Unless otherwise agreed, in dissolution of marriage cases, when a so qualified LEP litigant speaks a language for which the Family Court has a bilingual contract mediator on its roster [e.g., Spanish], that mediator shall be assigned to conduct mediation in the language of the LEP litigant [e.g., Spanish] without an interpreter. When a qualified LEP party speaks a language for which the local Court does not have a bilingual mediator on its roster, a contract mediator shall be assigned to conduct mediation in English utilizing a private interpreter selected by the parties. Such Court referrals are readily accepted by both pro se and legally represented LEP litigants. The Court program permits parties to express a preference for a particular contract mediator. All mediated agreements are memorialized in English by order of the Court.
A contract mediator’s opening statement shall inform the LEP parties he/she is obligated to meet the performance standards of the local judicial circuit and to comply with The Civil Rights Act [Florida Rule 10.420(a)].
By training, a mediator is sensitive to social and cultural diversity and aware of the difficulties of mediating with an LEP litigant without a formally qualified interpreter.

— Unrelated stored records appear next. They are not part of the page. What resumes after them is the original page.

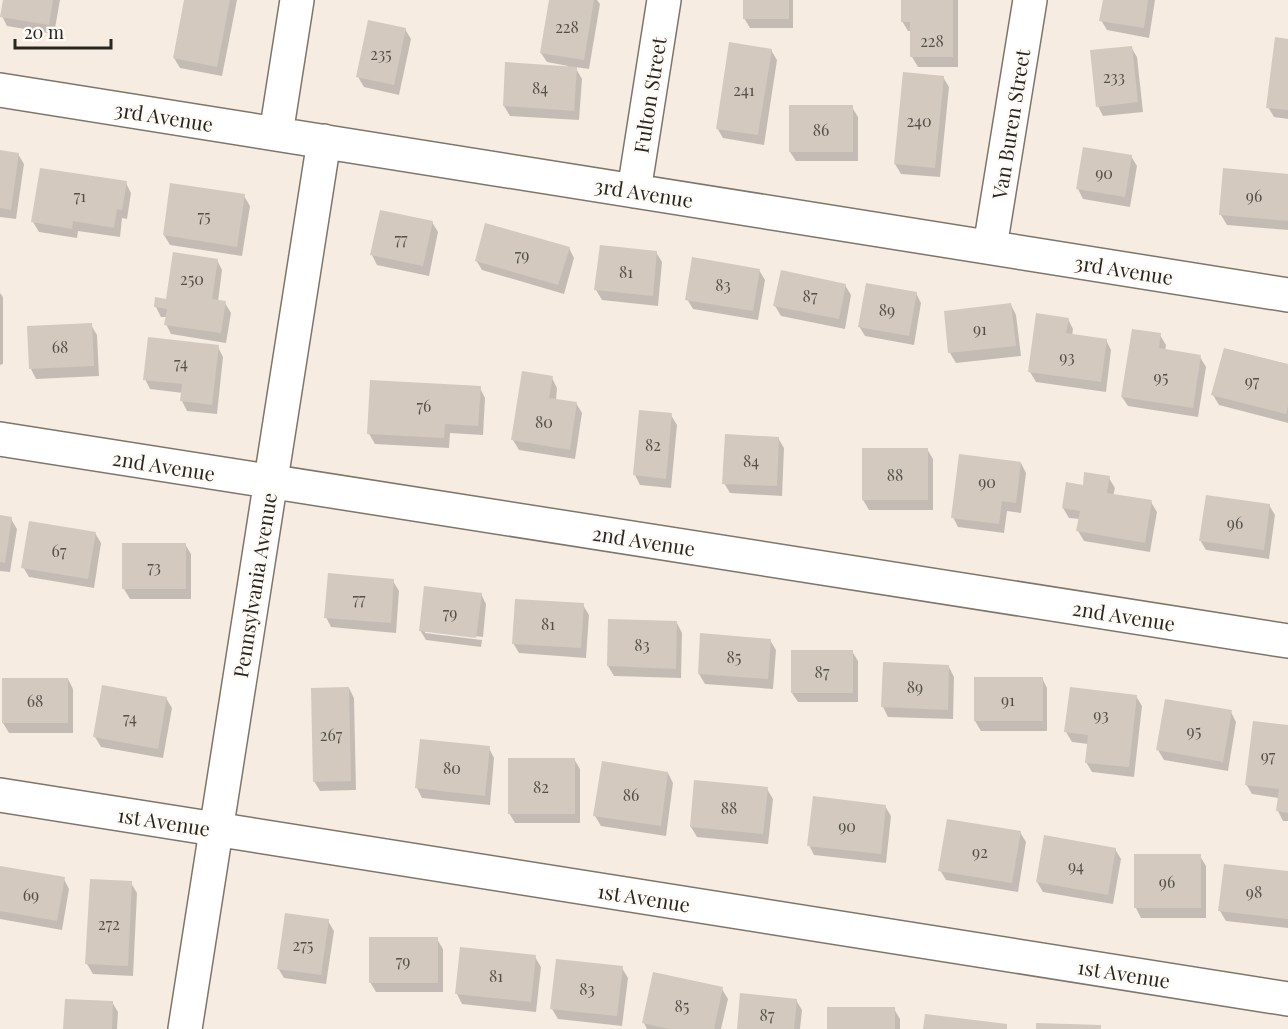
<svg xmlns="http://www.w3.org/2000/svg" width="1288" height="1029" viewBox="0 0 1288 1029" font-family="'Playfair Display',serif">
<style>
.shadow{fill:#0003}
.building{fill:#d3c9be}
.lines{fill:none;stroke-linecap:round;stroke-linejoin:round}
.minor-casing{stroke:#7e756b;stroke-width:36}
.minor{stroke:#fff;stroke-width:33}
.labels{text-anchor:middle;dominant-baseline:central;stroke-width:4.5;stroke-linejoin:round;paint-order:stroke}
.number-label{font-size:16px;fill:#544f48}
.street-label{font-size:20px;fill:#292621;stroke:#fefaf6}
</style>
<rect width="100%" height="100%" fill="#f6ece1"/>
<path class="shadow" d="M4,0H60L54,34L7,26L2,16Z
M185,0H237L222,76L180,68L174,58Z
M551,0H597L600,4L589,69L575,67L582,79L579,120L510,116L504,106L568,68V66L547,62L541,53Z
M744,0H793V28H750L744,18Z
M902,0H958V67H918L912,57V31H908L902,21Z
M1104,0H1155L1149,38L1107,30L1101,20Z
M405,29L411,39L399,95L364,87L358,77Z
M1288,40V119L1274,117L1268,107Z
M1131,47L1137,57L1143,112L1103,116L1098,106Z
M771,50L777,60L764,145L723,138L717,128Z
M943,77L949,87L940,177L901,174L895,164Z
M852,107L858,117V161H796L790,152Z
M0,152L18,154L24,164L16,219L0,217Z
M1131,156L1137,166L1130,207L1083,199L1078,189Z
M1288,175V230L1227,225L1221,215Z
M126,183L131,193L127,219L122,218L120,237L78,231L77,238L39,232L33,222Z
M244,196L250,206L242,256L170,245L164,235Z
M432,222L438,232L429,276L377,265L372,255Z
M569,248L574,258L564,294L482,270L476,260Z
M656,252L662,262L658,306L602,300L596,290Z
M217,260L222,270L218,302L225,303L231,313L226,343L171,334L166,324L167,317H161L156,307L167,301Z
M759,270L765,280L758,320L693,309L687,299Z
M845,285L851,295L845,329L781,316L775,306Z
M0,293L3,297V364L0,365Z
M916,293L921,303L914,345L865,336L859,326Z
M1011,305L1016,315L1021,356L956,363L950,353L946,312Z
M1068,319L1073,329L1072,336L1106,340L1111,350L1106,392L1036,382L1030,372Z
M91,325L97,335L99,376L36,379L31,369Z
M1160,335L1166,345L1165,351L1200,357L1206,367L1198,417L1128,406L1122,397Z
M218,347L223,357L217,414L187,411L182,401L183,393L150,389L145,379Z
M1288,366V423L1219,405L1213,395Z
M552,378L557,388L556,400L576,403L582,413L575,459L519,450L513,440Z
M480,388L485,398L483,435L450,433L449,448L375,444L369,434Z
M671,415L677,425L671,488L640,485L635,475Z
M778,438L784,448L782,496L730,493L724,483Z
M927,449L933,459V510H869L863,500Z
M1021,463L1026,473L1021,513L1007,511L1004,533L958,527L953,517Z
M1109,478L1115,488L1113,496L1151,502L1157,512L1150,552L1084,541L1078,531L1080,519L1069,518L1063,508L1084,487Z
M1269,505L1275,515L1269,559L1206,550L1200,540Z
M0,517L11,519L17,529L10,572L0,571Z
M95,533L101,543L94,588L29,577L23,567Z
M185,544L191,554V599H130L124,589Z
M393,581L399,591L396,633L331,627L326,617Z
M481,594L486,604L483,637L425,630V633L482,640L481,647L426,640L420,630Z
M583,605L589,615L586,658L519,653L513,643Z
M677,623L682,633L681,678L614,676L608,666Z
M770,640L776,650L773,689L705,684L699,674Z
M852,651L858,661V702H798L792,693Z
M949,667L954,677L953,719L888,717L883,707Z
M1042,678L1047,688V731H981L975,721Z
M68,679L73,689V733H9L3,723Z
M349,688L354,698L356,790L320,791L314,781Z
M1136,696L1142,706L1134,777L1092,772L1086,762L1088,744L1072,742L1066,732Z
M166,698L172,708L163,758L101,747L95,737Z
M1231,712L1236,722L1228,771L1164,760L1158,750Z
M1288,727V821H1283L1278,811L1279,798L1252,794L1246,784Z
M489,748L494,758L490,805L422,798L417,788Z
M574,759L580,769V823H515L509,813Z
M668,773L673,783L666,836L601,826L595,816Z
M767,789L773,799L768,844L697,837L691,827Z
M885,806L891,816L886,863L814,855L809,845Z
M1020,832L1026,842L1018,892L946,880L940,870Z
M1115,849L1121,859L1113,904L1043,892L1037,882Z
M1200,856L1206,866V918H1141L1136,908Z
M0,868L64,879L69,889L62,930L0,919Z
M1288,873V928L1226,921L1220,911Z
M131,883L137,893L133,976L93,974L87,964Z
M328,921L334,931L326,984L284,978L278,968Z
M437,939L443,949V992H376L370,982Z
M535,957L541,967L536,1012L462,1004L457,994Z
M622,968L628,978L622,1026L558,1019L552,1009Z
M722,989L728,999L721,1029H647L644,1023Z
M796,1000L802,1010L800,1029H738Z
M112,1002L118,1012L117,1029H65Z
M894,1009L900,1019V1029H829Z"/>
<path class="building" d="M3,0H53L49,25L0,17Z
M184,0H230L217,67L173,58Z
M549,0H594L584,60L540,53Z
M743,0H789V19H743Z
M901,0H953V57H910V22H901Z
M1103,0H1148L1144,28L1099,21Z
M368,20L406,28L394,85L356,77Z
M1275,37L1288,39V110L1266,108Z
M729,42L772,49L758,135L716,129Z
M1132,46L1138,102L1096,107L1090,50Z
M505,62L577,67L574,111L503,106Z
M903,72L944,76L935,168L894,164Z
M789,105H853V152H789Z
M1083,147L1132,155L1125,197L1076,189Z
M0,150L19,153L11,210L0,208Z
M40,168L127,181L122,210L117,209L114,228L73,221L72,229L31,222Z
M1223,168L1288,174V221L1219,215Z
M170,183L245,194L237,247L163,235Z
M380,210L433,221L423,266L370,255Z
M485,223L570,247L558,285L475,261Z
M600,245L657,251L653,296L594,290Z
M173,252L218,259L212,299L226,301L221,333L164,325L167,309L154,307L155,297L166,299Z
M692,257L760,269L753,311L685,300Z
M781,270L846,284L839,319L773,306Z
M866,283L917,292L909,336L858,327Z
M1011,303L1016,346L948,353L944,311Z
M1036,313L1069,318L1066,333L1107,339L1101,382L1028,372Z
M92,323L94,366L29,369L27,326Z
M1132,329L1161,333L1159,348L1201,355L1193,408L1121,397Z
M148,337L219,345L212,405L180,401L182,384L143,380Z
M1224,348L1288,364V406L1286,414L1211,395Z
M522,371L553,376L549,398L577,402L570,450L511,440Z
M370,380L481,386L478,426L445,424L444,438L367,434Z
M639,410L672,413L666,479L633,475Z
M725,434L779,437L777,486L722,484Z
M862,448H928V500H862Z
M959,454L1021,462L1016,503L1002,501L999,524L951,518Z
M1084,472L1110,476L1107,493L1152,500L1145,543L1076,531L1080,511L1062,508L1066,482L1083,485Z
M1206,495L1270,504L1264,550L1199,541Z
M0,515L12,517L5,563L0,562Z
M29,521L96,532L88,579L21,568Z
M122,543H186V589H122Z
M328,573L394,579L391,623L324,618Z
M424,586L482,593L476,638L419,631Z
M515,599L584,603L581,648L512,644Z
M608,619L677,621L676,669L607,666Z
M700,633L771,639L768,679L698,674Z
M791,650H853V693H791Z
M883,662L949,665L948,710L881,707Z
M974,677H1043V721H974Z
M2,678H68V723H2Z
M102,685L167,697L158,749L93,737Z
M349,687L351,781L313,782L311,688Z
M1070,687L1137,695L1129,767L1085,763L1088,735L1064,732Z
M1165,699L1232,710L1223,762L1156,750Z
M1253,721L1288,725V813L1276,811L1279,789L1245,785Z
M420,739L490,746L485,796L415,788Z
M508,758H575V814H508Z
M602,761L668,772L661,826L593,816Z
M694,780L768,787L763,834L690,827Z
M813,796L886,805L881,854L807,846Z
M947,819L1021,831L1012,883L938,871Z
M1044,835L1116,848L1108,895L1036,882Z
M1134,854H1201V908H1134Z
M1224,864L1288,871V919L1218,911Z
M0,866L65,877L57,921L0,911Z
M90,879L132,881L128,966L85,964Z
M285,913L329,919L321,975L277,969Z
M369,937H438V983H369Z
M460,947L536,955L531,1002L455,994Z
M556,959L623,966L617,1016L550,1009Z
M653,972L723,987L714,1029H670L642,1023Z
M740,993L797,999L794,1029H737Z
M65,999L113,1001L112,1029H63Z
M827,1007H895V1029H827Z
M925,1014L1007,1024V1029H923Z
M1036,1023L1101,1025V1029H1036Z"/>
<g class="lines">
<g class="minor-casing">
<path id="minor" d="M0,90L1288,295
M276,134L297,0
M634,191L664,0
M990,247L1030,0
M0,439L1288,641
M0,795L1288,999
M185,1029L324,141"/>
</g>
<use href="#minor" class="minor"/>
</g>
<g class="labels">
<g class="number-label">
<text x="567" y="26">228</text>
<text x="932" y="40">228</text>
<text x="381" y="53">235</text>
<text x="1114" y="76">233</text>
<text x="540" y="87">84</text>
<text x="744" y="89">241</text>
<text x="919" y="120">240</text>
<text x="821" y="129">86</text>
<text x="1104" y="172">90</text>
<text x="80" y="195">71</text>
<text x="1254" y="195">96</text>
<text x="204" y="215">75</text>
<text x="401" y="238">77</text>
<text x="522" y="254">79</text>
<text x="626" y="271">81</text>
<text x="192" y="278">250</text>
<text x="723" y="284">83</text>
<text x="810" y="295">87</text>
<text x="887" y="309">89</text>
<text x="980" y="328">91</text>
<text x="60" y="346">68</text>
<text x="1067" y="356">93</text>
<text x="181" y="362">74</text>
<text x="1161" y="376">95</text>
<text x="1252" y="380">97</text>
<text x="424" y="405">76</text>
<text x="544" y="421">80</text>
<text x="653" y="444">82</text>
<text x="751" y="460">84</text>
<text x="895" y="474">88</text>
<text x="987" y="481">90</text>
<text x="1235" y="522">96</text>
<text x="59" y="550">67</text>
<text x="154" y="566">73</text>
<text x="359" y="598">77</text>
<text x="450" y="612">79</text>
<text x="548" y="623">81</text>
<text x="642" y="644">83</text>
<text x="734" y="656">85</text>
<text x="822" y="671">87</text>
<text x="915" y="686">89</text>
<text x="1008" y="699">91</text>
<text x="35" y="700">68</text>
<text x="1101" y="714">93</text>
<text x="130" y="717">74</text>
<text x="1194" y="730">95</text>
<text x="331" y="734">267</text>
<text x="1268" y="755">97</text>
<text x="452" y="767">80</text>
<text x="541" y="786">82</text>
<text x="631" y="794">86</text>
<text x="729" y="807">88</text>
<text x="847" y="825">90</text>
<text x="980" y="851">92</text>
<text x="1076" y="865">94</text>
<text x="1167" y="881">96</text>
<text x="1254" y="891">98</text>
<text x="31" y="894">69</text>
<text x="109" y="923">272</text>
<text x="303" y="944">275</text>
<text x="403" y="960">79</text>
<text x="496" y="975">81</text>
<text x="587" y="988">83</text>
<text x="682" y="1005">85</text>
<text x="767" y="1014">87</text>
</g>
<g class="street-label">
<text transform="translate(649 95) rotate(-81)">Fulton Street</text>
<text transform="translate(164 116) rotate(9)">3rd Avenue</text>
<text transform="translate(1010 124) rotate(-81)">Van Buren Street</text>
<text transform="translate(644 192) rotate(9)">3rd Avenue</text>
<text transform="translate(1124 269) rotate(9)">3rd Avenue</text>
<text transform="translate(164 465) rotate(9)">2nd Avenue</text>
<text transform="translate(644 540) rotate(9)">2nd Avenue</text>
<text transform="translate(254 585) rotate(-81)">Pennsylvania Avenue</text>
<text transform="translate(1124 615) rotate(9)">2nd Avenue</text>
<text transform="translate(164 821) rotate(9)">1st Avenue</text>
<text transform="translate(644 897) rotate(9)">1st Avenue</text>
<text transform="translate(1124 973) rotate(9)">1st Avenue</text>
</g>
</g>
<path d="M15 39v9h96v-9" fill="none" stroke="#292621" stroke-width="3"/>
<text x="24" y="39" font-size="18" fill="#292621" stroke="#fefaf6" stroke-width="4.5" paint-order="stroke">20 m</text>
</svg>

In the foregoing scenarios, the mediator conducts a mediation conference in compliance with an order of the Court and fulfills a personal contractual obligation. The contract mediator may accept this difficult task [MEAC Opinion 2012-005 and Florida Rule 10.520]. For an article reviewing an analogous difficult task accepted by a mediator to comply with a Court order, see “The Challenge of Good Faith Mediation in Florida” which appeared in the Orange County Bar Association [Orlando FL] publication “The Briefs”, February 2013 issue, and other media.
Parties competent in the same two languages, one of which is English, have the right to appoint a private mediator fluent in their two common languages. In that circumstance, MEAC Opinions 2011-017 and 2014-004 are not applicable. Why? Mediation communications shall be understood by all participants, a mediator is not an interpreter or translator, and a mediator may memorialize an agreement in English even though mediation had been conducted in the second common language [Florida Rule 10.310(a)]. In the distinguishable scenario of 2014-004 the language commonality of the parties was limited to Spanish.
The recent MEAC Opinion 2017-002 proclaims continued confidence in Opinions 2011-017 and 2014-004. Opinion 2017-002 is unanimous and makes no reference to the two separate Dissent Opinions to 2014-004 and to the relevant Dissent Opinion to 2014-009, the latter being a precursor to this entire commentary.
Mediators and trainees for mediator certification who comply with The Florida Rules have immunity in the same manner and extent as a judge [Section 44.107(1), Florida Statutes].